Depending on a retailer’s goals, Giumarra encourages demos, bins and/or point-of-sale signage to communicate the taste, versatility and nutritional benefits of grapes. “By utilizing in-store demos, signage and bins, retailers will see a lift to their sales,” attests Caloroso.
Considering those who purchase fresh grapes account for the majority of those eating the fruit, Cardinale says advertising and promotions during the season are essential to remind shoppers. “Nothing is more inviting to consumers once they reach the store than a big, beautiful, multi-variety, multi-color display of California grapes,” he adds.
When it comes to displays, Pandol asserts big displays are fine, but cautions against having a display bigger than the store can maintain. “Remember ‘A.B.C’ or ‘Always Be Culling’,” he urges. “This is not ‘stack it high, and let it fly’; frequent touch-up is the best practice.”
To highlight the freshness, Price Chopper displays spring grapes as a focal point of the produce department, and uses refrigeration when possible. “Spring grapes represent the kick-off for the summer fruit selling season,” explains Budny, who buys from Sonora and Coachella. “It’s a fresh item coming off the imported season; from harvest they can be on shelves in under a week.”
Secondary displays work well for United Supermarkets. “We merchandise bagged grapes together, and tie in clamshell grapes,” explains Bunting. “Some displays are on refrigeration, and some are off refrigeration.”
Packaging & Demos
Packaging can influence sales too. “The new pouch bags are very colorful, and look great on displays,” notes Bunting. “Also, clamshells help protect grapes a little more than bags, and they help keep shrink lower. Packaging can be very important, especially for varieties like Cotton Candy, which cost more, and retail for more than regular grapes. The bag or clamshell can help tell the story, or at least call out that it’s a special variety.”
Clamshells for varieties, such as Sugrasixteen, (Sable Seedless), are preferred by some U.S. and Canadian retailers, says Marguleas. “It helps them tell the flavor story, and enables them to differentiate the variety’s premium price point,” he explains. “We recommend a consistent blend of bagged red, black and white seedless grapes, with specialty offerings differentiated in clamshells.”

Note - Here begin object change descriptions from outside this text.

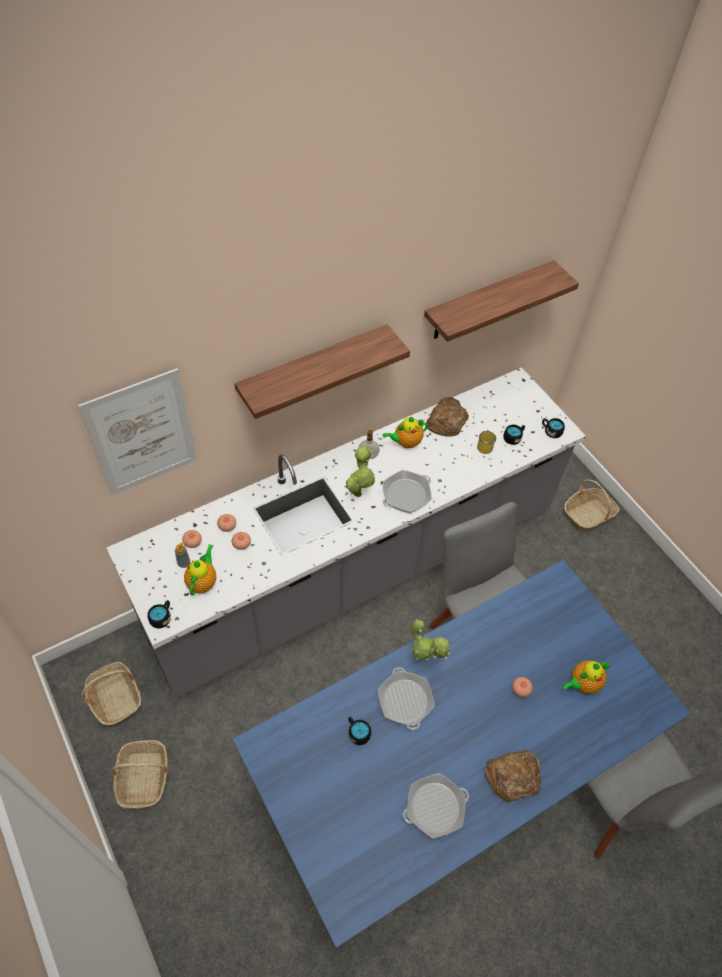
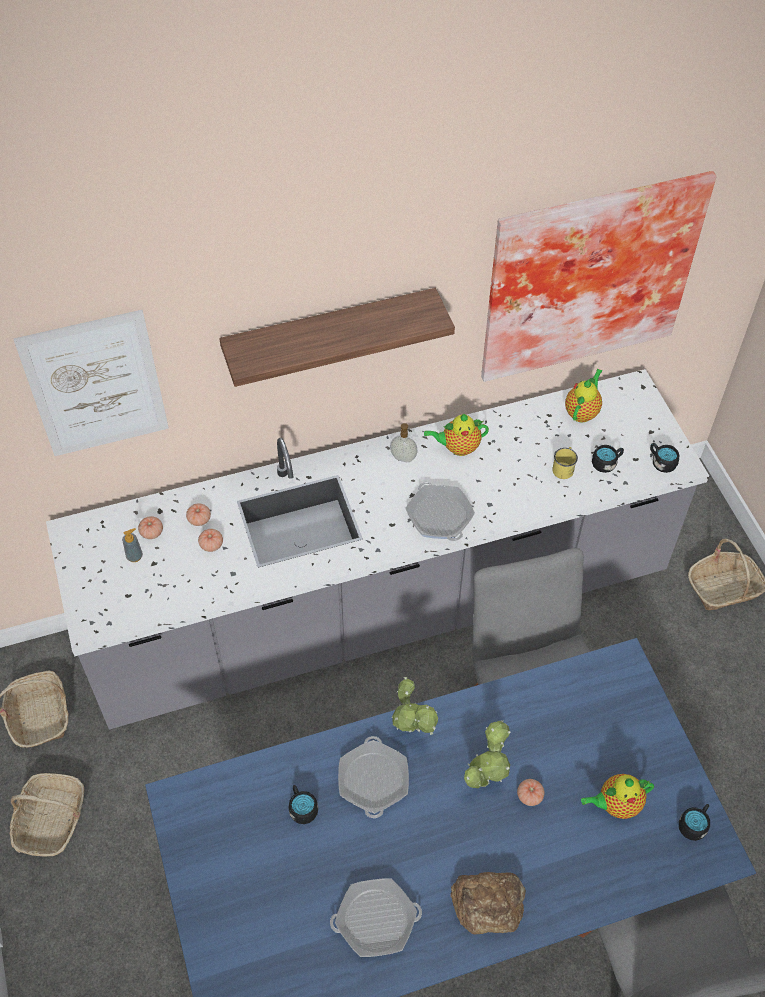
camera: 15 degrees right, 0 degrees up
black mug [148,600,171,629] -> black mug moved to [679,804,710,841]
teapot [184,544,216,596] -> teapot moved to [565,369,602,422]
potted plant [346,446,375,497] -> potted plant moved to [464,720,511,788]
frying pan [383,470,432,513] -> frying pan turned 90 degrees counterclockwise [406,482,475,541]
shelf [424,260,579,342] -> picture [481,171,717,382]
bread [426,397,469,437] -> none

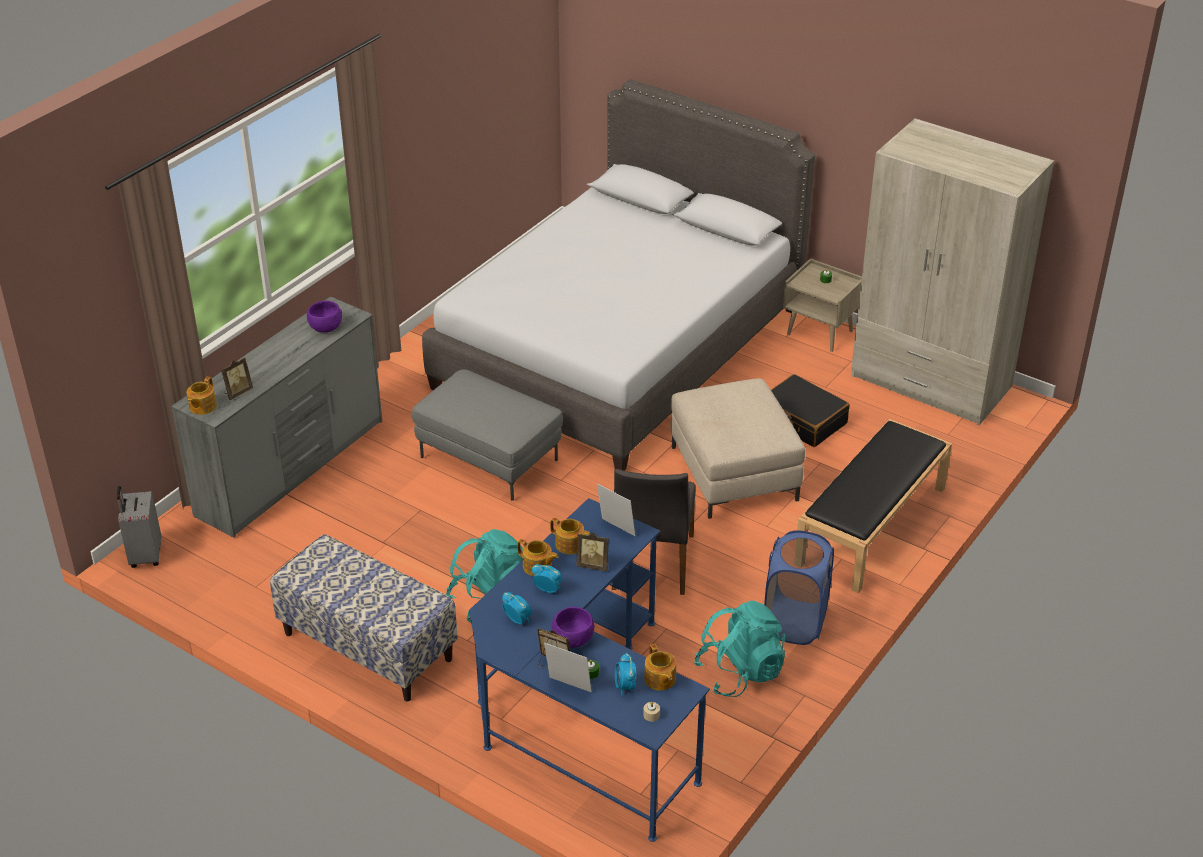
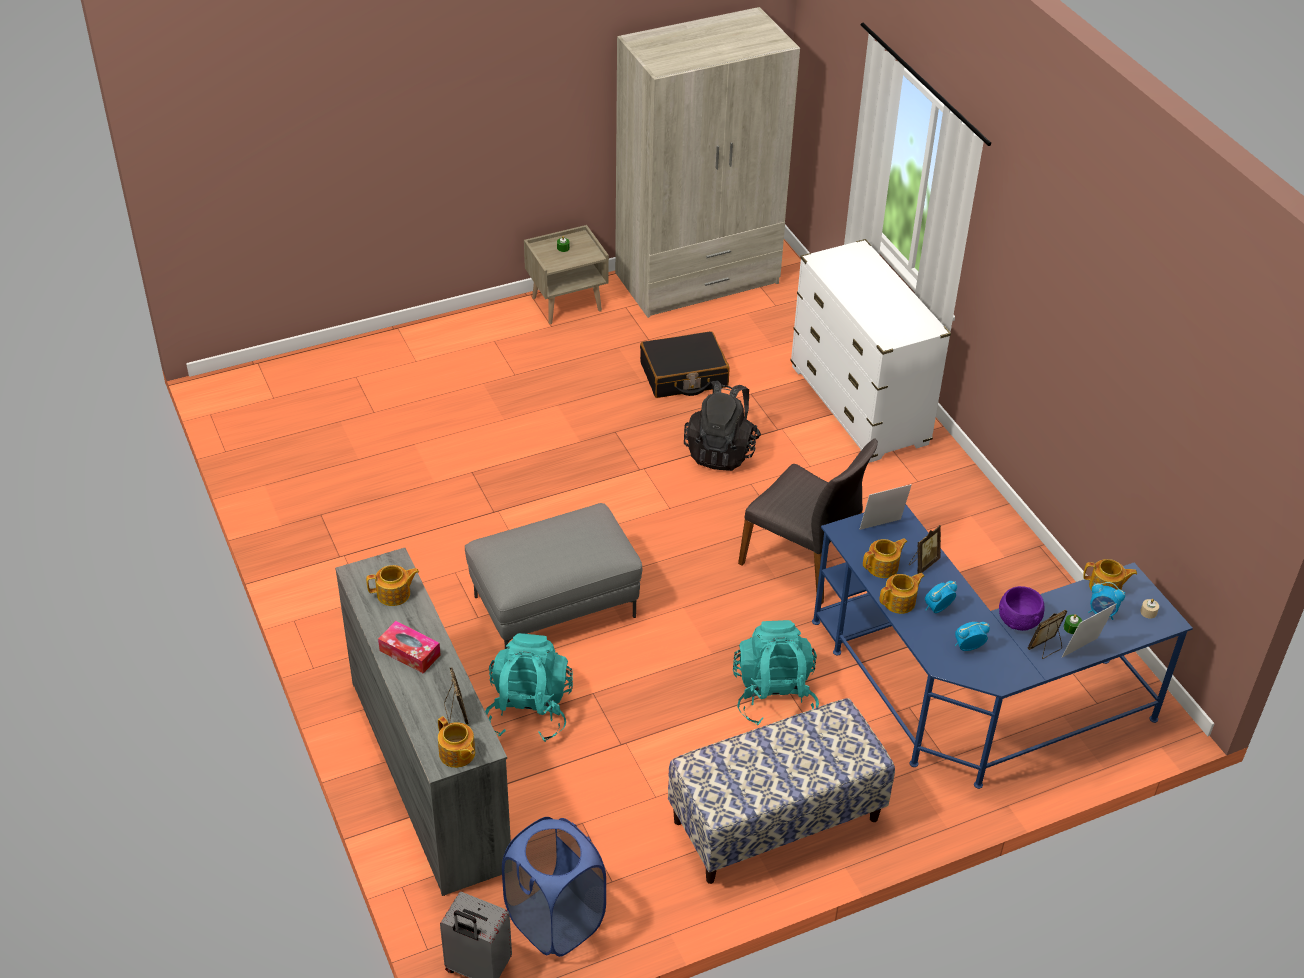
camera: 60 degrees left, 5 degrees up
purple bowl [307,301,342,333] -> teapot [366,565,419,606]
grey bed [422,79,815,471] -> none
beige ottoman [671,378,805,519] -> black backpack [684,380,761,471]
turquoise backpack [694,600,786,697] -> turquoise backpack moved to [485,633,573,742]
blue laundry basket [764,530,834,645] -> blue laundry basket moved to [502,817,606,957]
black bench [797,419,952,593] -> white dresser [790,239,951,463]
none -> tissue box [378,621,441,673]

“Nothing is more inviting to consumers once they reach the store than a big, beautiful, multi-variety, multi-color display of California grapes,”— Jeff Cardinale, California Table Grape Commission
Pandol offers a word of warning on packaging; preferring bags with modest or no graphics. “Clamshells, either traditional or top seal, reduce the tasting of grapes,” he points out. “U.S. customers like to taste their grapes before they buy.”
For this reason, Price Chopper only offers grapes in bags. “Grapes are self-demoing; if you can try them, you will buy them,” affirms Budny. “It goes back to the quality and eating experience. A customer that is unsure can try one, and that’s the sell.”
Given the importance of tasting, educational demonstrations are recommended for newer varieties. “For some new varieties the retailers are doing in-store demos to introduce the flavor,” says Rossi of Fresh Farms. “Ultimately, this will be a big help to our industry; shoppers will get a taste, and the grapes will sell themselves.”
CTGC’s Cardinale agrees sampling is a good promotional strategy for California grapes. “It gives consumers a chance to taste the goodness of California grapes, enticing them to buy even more,” he says.
United Supermarkets also considers demos to be worthwhile noting its shoppers are looking for great quality grapes at a fair price. “Any time you can get a great quality item into the guests’ mouth, it is beneficial, because most of the time they will buy it,” says Bunting. “Our shoppers tend to like the large-sized grapes that look and eat amazingly well.”